“Il sistema veneto tiene grazie ad un’inflazione che nel terzo trimestre dell’anno si attesta allo 0,9% rispetto ad una media Ue del 2%, ad un incremento dei flussi turistici, trainati dagli stranieri (+1,3% le presenze tra gennaio e agosto 2024 con un + 3,3% degli stranieri e un -3,4% degli italiani) e ad un dato sulla percentuale delle imprese regionali che prevede un 2024 in utile o in pareggio che raggiunge il 90%, meglio dell’anno scorso”.
Così il capo della sede di Venezia di Bankitalia Pier Luigi Ruggiero durante la presentazione dei dati dell’aggiornamento congiunturale del report sull’economia del Veneto da poco concluso presso la sede regionale di Banca d’Italia accanto a Rialto.
E tuttavia il report non nasconde alcune criticità prima tra tutte l’indicatore Ven-Ice che misura la dinamica di fondo dell’economia, entrato in territorio negativo a maggio.
“Sul piano dell’industria i settori del tessile, della moda e della meccanica registrano cali evidenti della produzione industriale mentre gli indici della manifattura complessivamente intesa (produzione e ordini) sono in territorio negativo già dal secondo trimestre del 2023 e si registra una ripresa della Cig.
In territorio negativo anche le previsioni di fatturato e sugli investimenti registrati dal sondaggio sulle imprese da noi condotto.
Vanno male anche le esportazioni a giugno 2024 con una flessione del 3,5% a prezzi correnti che in termini di volumi (-3%) a seguito da una parte delle difficoltà della Germania (il 60% delle imprese industriali de Veneto ha rapporti diretti con il paese dell’Europa centrale contro una media nazionale del 40%), dall’altra della difficoltà che le imprese hanno di agganciare la timida ripresa del commercio globale, per lo meno fino al terzo trimestre dell’anno”.

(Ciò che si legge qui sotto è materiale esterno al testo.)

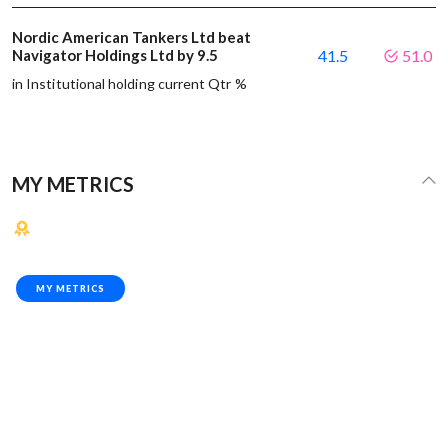
Nordic American Tankers Ltd beat
Navigator Holdings Ltd by 9.5
41.5
51.0
in Institutional holding current Qtr %
MY METRICS
MY METRICS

“In un quadro che alle difficoltà geopolitiche aggiunge appunto il rallentamento di una Germania a cui il sistema industriale Veneto è fortemente legato il comparto dell’edilizia, trainato di fatto da un Pnrr che si sta concretizzando registra nel primo semestre dell’anno un incremento delle ore lavorate”, aggiunge il capo dell’area della ricerca economica di Bankitalia a Venezia Vanni Mengotto durante la presentazione dei dati dell’aggiornamento congiunturale del report sull’economia del Veneto da poco concluso presso la sede regionale di Banca d’Italia accanto a Rialto.
“Le assunzioni dei primi tre trimestri dell’anno sono ancora in territorio positivo anche se in lieve calo tendenziale e in Veneto assistiamo ad una situazione di piena occupazione. – conclude Mengotto. – Non solo: I depositi in conto corrente generalmente intesi sono cresciuti del 1,2% mentre quelli a risparmio hanno visto un balzo in avanti del 13%.

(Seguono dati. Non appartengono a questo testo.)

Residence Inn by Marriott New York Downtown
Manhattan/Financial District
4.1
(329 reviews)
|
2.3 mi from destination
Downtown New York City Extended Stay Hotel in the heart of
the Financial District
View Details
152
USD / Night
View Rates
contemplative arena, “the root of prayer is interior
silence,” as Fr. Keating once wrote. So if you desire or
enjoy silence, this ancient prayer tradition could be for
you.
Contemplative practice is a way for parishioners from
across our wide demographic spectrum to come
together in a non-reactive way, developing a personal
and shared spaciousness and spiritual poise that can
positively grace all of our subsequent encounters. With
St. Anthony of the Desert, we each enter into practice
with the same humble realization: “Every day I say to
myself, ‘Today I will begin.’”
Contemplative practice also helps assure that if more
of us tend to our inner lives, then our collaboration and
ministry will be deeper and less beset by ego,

Anche se assistiamo ad una leggera riduzione dei depositi (-0,2% a settembre 2024 per le famiglie consumatrici, – 3,2% per le imprese), i titoli a custodia sono cresciuti notevolmente sia per le famiglie consumatrici (+24,3%) sia per le imprese (+26%).
Stabili invece e leggermente migliori rispetto a settembre 2023 anche i tassi deterioramento del credito a testimonianza di un sistema che è in attesa e che ha potenzialmente la forza per cogliere le opportunità di un’eventuale ripresa”.